Mixed-model GWAS on milk production traits of 1.16M genotyped Holstein cattle

S. Toghiani1, P.M. VanRaden1, K.L. Gaddis2, M.J. VandeHaar3, and R.J. Tempelman3

1Department of Animal Science, North Carolina State University, Raleigh, NC, USA
2Department of Animal and Avian Sciences, University of Maryland, College Park, MD, USA
3Animal Genomics and Improvement Laboratory, USDA-ARS, Beltsville, MD, USA
4Department of Medicine, University of Maryland School of Medicine, Baltimore, MD, USA

2022 J. Dairy Sci.


Genome-wide association studies (GWAS) have been widely used for elucidating the genetic basis of complex traits. The mixed-model method is usually needed to account for sample relatedness and polygenic effects in GWAS, but it is computationally challenging to apply it to large-scale samples.

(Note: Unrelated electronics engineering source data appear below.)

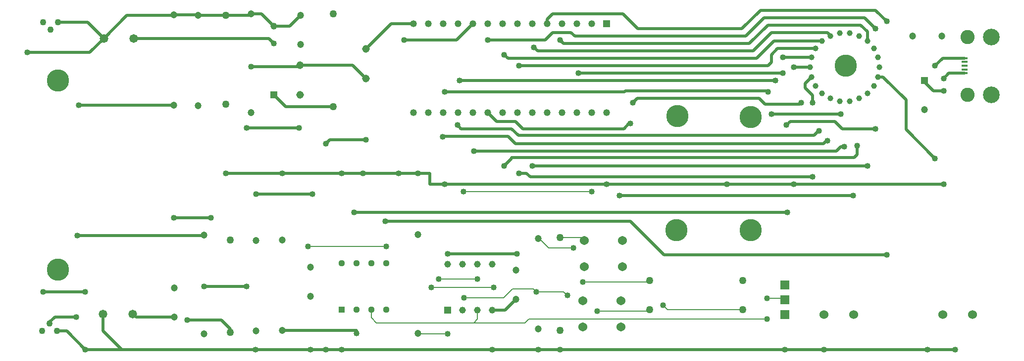
<source format=gbr>
G04 DesignSpark PCB Gerber Version 9.0 Build 5138 *
%FSLAX35Y35*%
%MOIN*%
%ADD123R,0.04449X0.04449*%
%ADD130R,0.04528X0.04528*%
%ADD121R,0.04563X0.04563*%
%ADD119R,0.04661X0.04661*%
%ADD133R,0.04724X0.04724*%
%ADD135R,0.06000X0.06000*%
%ADD116C,0.00800*%
%ADD117C,0.02000*%
%ADD14C,0.03937*%
%ADD91C,0.04000*%
%ADD134C,0.04331*%
%ADD124C,0.04449*%
%ADD131C,0.04528*%
%ADD122C,0.04563*%
%ADD120C,0.04661*%
%ADD127C,0.04724*%
%ADD128C,0.05020*%
%ADD129C,0.05181*%
%ADD126C,0.05819*%
%ADD12C,0.06000*%
%ADD125R,0.04331X0.01772*%
%ADD132C,0.06063*%
%ADD98C,0.09539*%
%ADD99C,0.11205*%
%ADD118C,0.15000*%
X0Y0D02*
D02*
D12*
X543238Y30100D03*
X563238D03*
X623238D03*
X643238D03*
D02*
D14*
X534100Y197100D03*
X535041Y203644D03*
X535043Y190551D03*
X537787Y209658D03*
X537790Y184538D03*
X542117Y214654D03*
X542120Y179542D03*
X547678Y218229D03*
X547683Y175969D03*
X554021Y220092D03*
X554027Y174107D03*
X560633Y220092D03*
X560638Y174109D03*
X566976Y218230D03*
X566981Y175972D03*
X572538Y214656D03*
X572542Y179548D03*
X576868Y209660D03*
X576871Y184544D03*
X579615Y203646D03*
X579617Y190559D03*
X580557Y197103D03*
D02*
D91*
X7100Y207100D03*
X17600Y45600D03*
X40100Y28600D03*
X40600Y83600D03*
X41600Y171600D03*
X46100Y6600D03*
Y45600D03*
X105600Y95600D03*
X114600Y26600D03*
X126100Y49100D03*
X130600Y95600D03*
X140600Y125600D03*
X154600Y49100D03*
Y156100D03*
X157600Y197600D03*
X160600Y6600D03*
X161100Y111600D03*
X173100Y213100D03*
X178600Y125600D03*
X190100Y156100D03*
X196100Y76100D03*
X197600Y6600D03*
X199100Y111600D03*
X208100Y6600D03*
Y145600D03*
X218600Y6600D03*
Y125600D03*
X227100Y99100D03*
X228600Y17576D03*
X233100Y125600D03*
X235100Y148100D03*
X248100Y93100D03*
X248600Y76100D03*
X257100Y125600D03*
X260600Y215600D03*
X270100Y125600D03*
X279100Y48600D03*
X284100Y54100D03*
X286600Y150100D03*
X288100Y118100D03*
Y180600D03*
X290100Y17100D03*
Y71100D03*
X296600Y158100D03*
X298100Y188100D03*
X300600Y113100D03*
X301100Y41600D03*
X307600Y140600D03*
X310100Y54100D03*
X317100Y215600D03*
X320100Y6600D03*
X321100Y48600D03*
X328100Y130600D03*
Y205600D03*
X336600Y71100D03*
X338100Y125600D03*
Y198100D03*
X347100Y130600D03*
X348100Y210600D03*
X349600Y45600D03*
X351100Y6600D03*
X365600D03*
Y215600D03*
X370600Y43100D03*
X374600Y75100D03*
X378100Y193100D03*
X381100Y52100D03*
X387100Y113100D03*
X390600Y32600D03*
X397100Y118100D03*
X405600Y110600D03*
X413100Y159100D03*
X414600Y173100D03*
X435100Y36600D03*
X478100Y118100D03*
X505100Y27100D03*
Y41100D03*
X505600Y180600D03*
X508100Y165600D03*
X510600Y188100D03*
X515600Y193100D03*
Y203644D03*
X517100Y6600D03*
X518100Y158100D03*
X518600Y99100D03*
X523100Y118100D03*
Y197100D03*
X528100Y173100D03*
X535600Y123100D03*
Y173100D03*
X540100Y154100D03*
X543238Y6600D03*
X545600Y147600D03*
X554600Y165600D03*
X557100Y143600D03*
X563100Y110600D03*
X565600Y144100D03*
X572542Y130600D03*
X578100Y155600D03*
Y223100D03*
X585600Y70600D03*
Y228100D03*
X613100Y6600D03*
X618100Y135600D03*
Y198100D03*
X624100Y118100D03*
Y181100D03*
Y189600D03*
X631600Y6600D03*
D02*
D98*
X640167Y178612D03*
Y217588D03*
D02*
D99*
X655915Y178612D03*
Y217588D03*
D02*
D116*
X238600Y33470D02*
Y28100D01*
X242100Y24600*
X307600*
X248600Y76100D02*
X196100D01*
X279100Y48600D02*
X321100D01*
X284100Y54100D02*
X310100D01*
X290100Y17100D02*
X270600D01*
X270100Y17600*
X301100Y41600D02*
X327600D01*
X333600Y47600*
X347600*
X349600Y45600*
X307600Y24600D02*
X342100D01*
X344600Y27100*
X505100*
X307600Y24600D02*
X310100Y27100D01*
Y33226*
X349600Y45600D02*
X368100D01*
X370600Y43100*
X351100Y81600D02*
X351600D01*
X358100Y75100*
X374600*
X365600Y82198D02*
X380002D01*
X382100Y80100*
X381100Y52100D02*
X425100D01*
X426100Y53100*
X387100Y113100D02*
X300600D01*
X390600Y32600D02*
X425100D01*
X426100Y33600*
X488698D02*
X438100D01*
X435100Y36600*
X505100Y41100D02*
X516100D01*
X517100Y40100*
D02*
D117*
X7100Y207100D02*
X49100D01*
X58600Y216600*
X17600Y45600D02*
X46100D01*
X22100Y24100D02*
Y25100D01*
X25600Y28600*
X40100*
X27600Y227600D02*
X47600D01*
X58600Y216600*
X40600Y83600D02*
X126065D01*
X126100Y83635*
X46100Y6600D02*
X33600Y19100D01*
X27100*
X58600Y216600D02*
X74100Y232100D01*
X105076*
X105600Y232624*
X70600Y6600D02*
X46100D01*
X70600D02*
X58100Y19100D01*
Y30600*
X78600Y216600D02*
X169600D01*
X173100Y213100*
X105600Y95600D02*
X130600D01*
X105600Y171600D02*
X41600D01*
X105600Y232624D02*
X121600D01*
X122100Y232124*
X106100Y28415D02*
X80285D01*
X78100Y30600*
X122100Y232124D02*
X140576D01*
X140600Y232100*
X126100Y49100D02*
X154600D01*
X140600Y232100D02*
X156600D01*
X157600Y233100*
X143600Y18002D02*
Y20600D01*
X137600Y26600*
X114600*
X154600Y156100D02*
X190100D01*
X157600Y197600D02*
X189600D01*
X190600Y198600*
X157600Y233100D02*
X164663D01*
X173100Y224663*
X160600Y6600D02*
X70600D01*
X173100Y224663D02*
X183663D01*
X191100Y232100*
X178600Y19576D02*
X228600D01*
Y17576*
X178600Y125600D02*
X140600D01*
X190600Y198600D02*
X226100D01*
X235100Y189600*
X197600Y6600D02*
X160600D01*
X199100Y111600D02*
X161100D01*
X208100Y6600D02*
X197600D01*
X213100Y170600D02*
X181100D01*
X173100Y178600*
X218600Y6600D02*
X208100D01*
X218600Y125600D02*
X178600D01*
X227100Y99100D02*
X518600D01*
X233100Y125600D02*
X218600D01*
X235100Y148100D02*
X210600D01*
X208100Y145600*
X257100Y125600D02*
X233100D01*
X260600Y215600D02*
X296100D01*
X307100Y226600*
X267100D02*
X252100D01*
X235100Y209600*
X270100Y125600D02*
X257100D01*
X288100Y118100D02*
X278100D01*
Y125600*
X270100*
X288100Y180600D02*
X409100D01*
X409600Y181100*
X505600*
Y180600*
X290100Y71100D02*
X336600D01*
X317100Y215600D02*
X355600D01*
X360600Y220600*
X373100*
X375600Y218100*
X490600*
X503100Y230600*
X570600*
X578100Y223100*
X320100Y6600D02*
X218600D01*
X320100Y33226D02*
X328726D01*
X336100Y40600*
X333100Y136100D02*
Y135600D01*
X328100Y130600*
X338100Y125600D02*
X343100D01*
X345600Y123100*
X535600*
X351100Y6600D02*
X320100D01*
X357100Y226600D02*
Y229600D01*
X360600Y233100*
X408100*
X418100Y223100*
X488100*
X500600Y235600*
X578100*
X585600Y228100*
X365600Y6600D02*
X351100D01*
X397100Y118100D02*
X288100D01*
X405600Y110600D02*
X563100D01*
X413100Y159100D02*
X412100D01*
X408600Y155600*
X340600*
X335600Y160600*
X323100*
X317100Y166600*
X420100Y176100D02*
X499600D01*
X503600Y172100*
X527100*
X528100Y173100*
X420100Y176100D02*
X417600D01*
X414600Y173100*
X478100Y118100D02*
X397100D01*
X508100Y165600D02*
X554600D01*
X510600Y188100D02*
X298100D01*
X515600Y193100D02*
X378100D01*
X517100Y6600D02*
X365600D01*
X523100Y118100D02*
X478100D01*
X534100Y197100D02*
X523100D01*
X535041Y203644D02*
X515600D01*
X535600Y173100D02*
Y178100D01*
X530600Y183100*
Y186108*
X535043Y190551*
X537787Y209658D02*
X512158D01*
X508100Y205600*
Y200600*
X505600Y198100*
X338100*
X540100Y154100D02*
X539600D01*
X536600Y151100*
X337600*
X333100Y155600*
X299100*
X296600Y158100*
X542117Y214654D02*
X509654D01*
X498100Y203100*
X330600*
X328100Y205600*
X543238Y6600D02*
X517100D01*
X543238D02*
X613100D01*
X545600Y147600D02*
X545100D01*
X543100Y145600*
X335600*
X330600Y150600*
X286600*
Y150100*
X547678Y218229D02*
Y218522D01*
X545600Y220600*
X508100*
X495600Y208100*
X350600*
X348100Y210600*
X557100Y143600D02*
X554600D01*
X551600Y140600*
X307600*
X565600Y144100D02*
Y138100D01*
X563600Y136100*
X333100*
X572538Y214656D02*
Y221162D01*
X568100Y225600*
X505600*
X493100Y213100*
X368100*
X365600Y215600*
X572542Y130600D02*
X347100D01*
X578100Y155600D02*
X555600D01*
X550600Y160600*
X520600*
X518100Y158100*
X579617Y190559D02*
X583141D01*
X598600Y175100*
Y155100*
X618100Y135600*
X585600Y70600D02*
X435600D01*
X413100Y93100*
X248100*
X611100Y188100D02*
Y187100D01*
X617100Y181100*
X624100*
Y118100D02*
X523100D01*
X631600Y6600D02*
X613100D01*
X638120Y192982D02*
X627482D01*
X624100Y189600*
X638120Y203218D02*
X623218D01*
X618100Y198100*
D02*
D118*
X27600Y60600D03*
Y188100D03*
X444100Y87100D03*
X444600Y164100D03*
X494100Y87100D03*
Y163600D03*
X558100Y198100D03*
D02*
D119*
X397100Y226600D03*
D02*
D120*
X267100Y166600D03*
Y226600D03*
X277100Y166600D03*
Y226600D03*
X287100Y166600D03*
Y226600D03*
X297100Y166600D03*
Y226600D03*
X307100Y166600D03*
Y226600D03*
X317100Y166600D03*
Y226600D03*
X327100Y166600D03*
Y226600D03*
X337100Y166600D03*
Y226600D03*
X347100Y166600D03*
Y226600D03*
X357100Y166600D03*
Y226600D03*
X367100Y166600D03*
Y226600D03*
X377100Y166600D03*
Y226600D03*
X387100Y166600D03*
Y226600D03*
X397100Y166600D03*
D02*
D121*
X290100Y33226D03*
D02*
D122*
Y63974D03*
X300100Y33226D03*
Y63974D03*
X310100Y33226D03*
Y63974D03*
X320100Y33226D03*
Y63974D03*
D02*
D123*
X218600Y33470D03*
D02*
D124*
Y64730D03*
X228600Y33470D03*
Y64730D03*
X238600Y33470D03*
Y64730D03*
X248600Y33470D03*
Y64730D03*
D02*
D125*
X638120Y192982D03*
Y195541D03*
Y198100D03*
Y200659D03*
Y203218D03*
D02*
D126*
X58100Y30600D03*
X58600Y216600D03*
X78100Y30600D03*
X78600Y216600D03*
D02*
D127*
X105600Y171600D03*
Y232624D03*
X106100Y28415D03*
Y48100D03*
X122100Y171100D03*
Y232124D03*
X126100Y17100D03*
Y83635D03*
X157600Y166565D03*
Y233100D03*
X161100Y19076D03*
Y80100D03*
X178600Y19576D03*
Y80600D03*
X191100Y212415D03*
Y232100D03*
X197600Y42415D03*
Y62100D03*
X270100Y17600D03*
Y84135D03*
X336100Y40600D03*
Y60285D03*
X351100Y20576D03*
Y81600D03*
X603100Y218100D03*
X611100Y168415D03*
X622785Y218100D03*
D02*
D128*
X140600Y172257D03*
Y232100D03*
X143600Y18002D03*
Y80600D03*
X213100Y170600D03*
Y233198D03*
X365600Y19600D03*
Y82198D03*
X426100Y33600D03*
Y53100D03*
X488698Y33600D03*
Y53100D03*
D02*
D129*
X190600Y178600D03*
Y198600D03*
X235100Y189600D03*
Y209600D03*
D02*
D130*
X173100Y178600D03*
D02*
D131*
Y224663D03*
D02*
D132*
X381100Y21883D03*
Y39600D03*
X382100Y62383D03*
Y80100D03*
X406691Y21883D03*
Y39600D03*
X407691Y62383D03*
Y80100D03*
D02*
D133*
X611100Y188100D03*
D02*
D134*
X17100Y19100D03*
X17600Y227600D03*
X22100Y24100D03*
X22600Y222600D03*
X27100Y19100D03*
X27600Y227600D03*
D02*
D135*
X517100Y30100D03*
Y40100D03*
Y50100D03*
X0Y0D02*
M02*

</source>
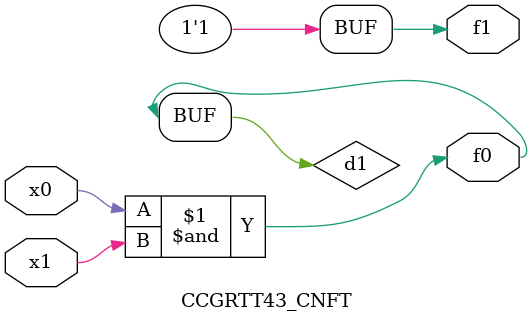
<source format=v>
module CCGRTT43_CNFT(
	input x0, x1,
	output f0, f1
);

	wire d1;

	assign f0 = d1;
	and (d1, x0, x1);
	assign f1 = 1'b1;
endmodule

</source>
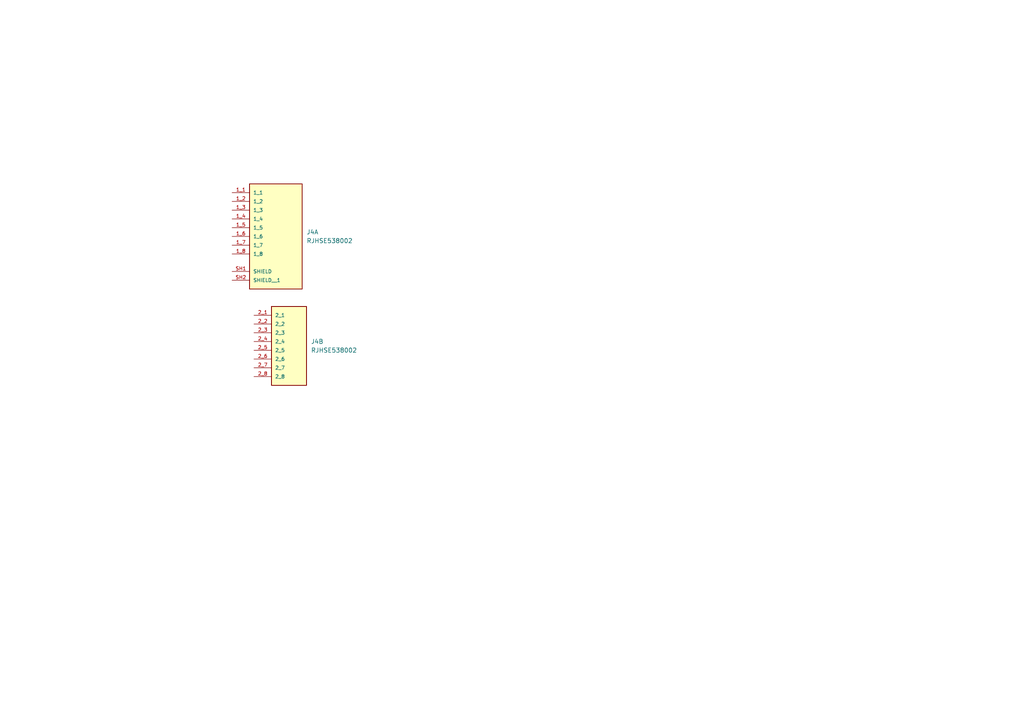
<source format=kicad_sch>
(kicad_sch
	(version 20250114)
	(generator "eeschema")
	(generator_version "9.0")
	(uuid "4384b4b9-ae3d-4031-985e-77a232405d7f")
	(paper "A4")
	
	(symbol
		(lib_id "0-lib:RJHSE538002")
		(at 83.82 99.06 0)
		(unit 2)
		(exclude_from_sim no)
		(in_bom yes)
		(on_board yes)
		(dnp no)
		(fields_autoplaced yes)
		(uuid "2a951278-7fae-4210-9cc9-9c462094769a")
		(property "Reference" "J4"
			(at 90.17 99.0599 0)
			(effects
				(font
					(size 1.27 1.27)
				)
				(justify left)
			)
		)
		(property "Value" "RJHSE538002"
			(at 90.17 101.5999 0)
			(effects
				(font
					(size 1.27 1.27)
				)
				(justify left)
			)
		)
		(property "Footprint" "0_lib:AMPHENOL_RJHSE538002"
			(at 83.82 99.06 0)
			(effects
				(font
					(size 1.27 1.27)
				)
				(justify bottom)
				(hide yes)
			)
		)
		(property "Datasheet" ""
			(at 83.82 99.06 0)
			(effects
				(font
					(size 1.27 1.27)
				)
				(hide yes)
			)
		)
		(property "Description" ""
			(at 83.82 99.06 0)
			(effects
				(font
					(size 1.27 1.27)
				)
				(hide yes)
			)
		)
		(property "PARTREV" "A"
			(at 83.82 99.06 0)
			(effects
				(font
					(size 1.27 1.27)
				)
				(justify bottom)
				(hide yes)
			)
		)
		(property "STANDARD" "Manufacturer Recommendations"
			(at 83.82 99.06 0)
			(effects
				(font
					(size 1.27 1.27)
				)
				(justify bottom)
				(hide yes)
			)
		)
		(property "MAXIMUM_PACKAGE_HEIGHT" "15.06 mm"
			(at 83.82 99.06 0)
			(effects
				(font
					(size 1.27 1.27)
				)
				(justify bottom)
				(hide yes)
			)
		)
		(property "MANUFACTURER" "Amphenol"
			(at 83.82 99.06 0)
			(effects
				(font
					(size 1.27 1.27)
				)
				(justify bottom)
				(hide yes)
			)
		)
		(pin "2_1"
			(uuid "fb2c231c-e0ab-4ff5-8e48-7b9e76bcda31")
		)
		(pin "1_3"
			(uuid "edf74226-c96d-41aa-92b6-bf5b397b515d")
		)
		(pin "1_7"
			(uuid "20f4ee03-fd5c-4cd3-acfc-394fb84f9c98")
		)
		(pin "1_2"
			(uuid "2f31ee9a-e969-4106-b493-8ea149617df2")
		)
		(pin "2_7"
			(uuid "b6139630-d381-4cf3-9585-0b916cbbc948")
		)
		(pin "2_5"
			(uuid "9bc0196c-1f3c-4912-8065-4f0e8f574f9d")
		)
		(pin "1_6"
			(uuid "6da742f7-fc3c-465a-9e5e-fdc72de54f65")
		)
		(pin "1_1"
			(uuid "f51917b8-c631-408e-affb-cb08ca375b60")
		)
		(pin "1_5"
			(uuid "37331b33-b5b0-4fd7-8bc6-7d2b37644370")
		)
		(pin "1_4"
			(uuid "8aa44475-03a4-48ab-b8f2-d87cf4c72618")
		)
		(pin "1_8"
			(uuid "96cd80d7-e8a2-425f-ab71-ff12a8bd5e39")
		)
		(pin "SH1"
			(uuid "c0fcaaa6-f198-4606-909e-9c1761869835")
		)
		(pin "2_2"
			(uuid "63645bc5-9a37-4d32-adbb-2a427d19687d")
		)
		(pin "2_4"
			(uuid "339a3f6b-dded-48ef-a97c-e3a558517d5c")
		)
		(pin "SH2"
			(uuid "774d382b-843b-4df2-9878-c86cd37a8f3f")
		)
		(pin "2_8"
			(uuid "610a21e9-ec29-484d-90f3-6b4629c4a33e")
		)
		(pin "2_6"
			(uuid "063e2331-1ba3-4e2e-9921-cb5d65af63bd")
		)
		(pin "2_3"
			(uuid "8e39adb3-04ed-4856-bd90-5b0f1be462fb")
		)
		(instances
			(project ""
				(path "/b57b15c3-de3f-4cb9-ac5a-185df551189c/9b33eaa9-34ae-4513-90a3-baa87305a450"
					(reference "J4")
					(unit 2)
				)
			)
		)
	)
	(symbol
		(lib_id "0-lib:RJHSE538002")
		(at 80.01 66.04 0)
		(unit 1)
		(exclude_from_sim no)
		(in_bom yes)
		(on_board yes)
		(dnp no)
		(fields_autoplaced yes)
		(uuid "65b83879-411e-4727-848e-52038d9b7043")
		(property "Reference" "J4"
			(at 88.9 67.3099 0)
			(effects
				(font
					(size 1.27 1.27)
				)
				(justify left)
			)
		)
		(property "Value" "RJHSE538002"
			(at 88.9 69.8499 0)
			(effects
				(font
					(size 1.27 1.27)
				)
				(justify left)
			)
		)
		(property "Footprint" "0_lib:AMPHENOL_RJHSE538002"
			(at 80.01 66.04 0)
			(effects
				(font
					(size 1.27 1.27)
				)
				(justify bottom)
				(hide yes)
			)
		)
		(property "Datasheet" ""
			(at 80.01 66.04 0)
			(effects
				(font
					(size 1.27 1.27)
				)
				(hide yes)
			)
		)
		(property "Description" ""
			(at 80.01 66.04 0)
			(effects
				(font
					(size 1.27 1.27)
				)
				(hide yes)
			)
		)
		(property "PARTREV" "A"
			(at 80.01 66.04 0)
			(effects
				(font
					(size 1.27 1.27)
				)
				(justify bottom)
				(hide yes)
			)
		)
		(property "STANDARD" "Manufacturer Recommendations"
			(at 80.01 66.04 0)
			(effects
				(font
					(size 1.27 1.27)
				)
				(justify bottom)
				(hide yes)
			)
		)
		(property "MAXIMUM_PACKAGE_HEIGHT" "15.06 mm"
			(at 80.01 66.04 0)
			(effects
				(font
					(size 1.27 1.27)
				)
				(justify bottom)
				(hide yes)
			)
		)
		(property "MANUFACTURER" "Amphenol"
			(at 80.01 66.04 0)
			(effects
				(font
					(size 1.27 1.27)
				)
				(justify bottom)
				(hide yes)
			)
		)
		(pin "2_1"
			(uuid "fb2c231c-e0ab-4ff5-8e48-7b9e76bcda32")
		)
		(pin "1_3"
			(uuid "edf74226-c96d-41aa-92b6-bf5b397b515e")
		)
		(pin "1_7"
			(uuid "20f4ee03-fd5c-4cd3-acfc-394fb84f9c99")
		)
		(pin "1_2"
			(uuid "2f31ee9a-e969-4106-b493-8ea149617df3")
		)
		(pin "2_7"
			(uuid "b6139630-d381-4cf3-9585-0b916cbbc949")
		)
		(pin "2_5"
			(uuid "9bc0196c-1f3c-4912-8065-4f0e8f574f9e")
		)
		(pin "1_6"
			(uuid "6da742f7-fc3c-465a-9e5e-fdc72de54f66")
		)
		(pin "1_1"
			(uuid "f51917b8-c631-408e-affb-cb08ca375b61")
		)
		(pin "1_5"
			(uuid "37331b33-b5b0-4fd7-8bc6-7d2b37644371")
		)
		(pin "1_4"
			(uuid "8aa44475-03a4-48ab-b8f2-d87cf4c72619")
		)
		(pin "1_8"
			(uuid "96cd80d7-e8a2-425f-ab71-ff12a8bd5e3a")
		)
		(pin "SH1"
			(uuid "c0fcaaa6-f198-4606-909e-9c1761869836")
		)
		(pin "2_2"
			(uuid "63645bc5-9a37-4d32-adbb-2a427d19687e")
		)
		(pin "2_4"
			(uuid "339a3f6b-dded-48ef-a97c-e3a558517d5d")
		)
		(pin "SH2"
			(uuid "774d382b-843b-4df2-9878-c86cd37a8f40")
		)
		(pin "2_8"
			(uuid "610a21e9-ec29-484d-90f3-6b4629c4a33f")
		)
		(pin "2_6"
			(uuid "063e2331-1ba3-4e2e-9921-cb5d65af63be")
		)
		(pin "2_3"
			(uuid "8e39adb3-04ed-4856-bd90-5b0f1be462fc")
		)
		(instances
			(project ""
				(path "/b57b15c3-de3f-4cb9-ac5a-185df551189c/9b33eaa9-34ae-4513-90a3-baa87305a450"
					(reference "J4")
					(unit 1)
				)
			)
		)
	)
)

</source>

We here present a new solution to mixed-model GWAS, which we refer to as SSGP (https://github.com/jiang18/ssgp), and apply it to the largest-to-date GWAS on milk production traits by using data from the U.S. Council on Dairy Cattle Breeding. SSGP enables million-scale genomic restricted maximum likelihood estimation and accurate approximation of mixed-model association statistics. We used deregressed estimated breeding values and ~76K autosomal SNP genotypes of ~1.16M Holstein cattle in mixed-model association analysis. The mixed model’s polygenic term was accounted for by ~48K LD-pruned SNPs. This GWAS identified few new associations on milk production traits compared to our previous analysis with only 27K Holstein bulls. GWAS with subsamples of 50K, 100K, 150K, and 200K individuals showed that the increase in sample size has a bigger effect on p-values of significant SNPs than non-significant ones; that is, non-significant SNPs rarely become significant as the sample size increases. In summary, this study suggests that the genetic effect of many SNPs on Holstein milk traits may be too small to detect alone.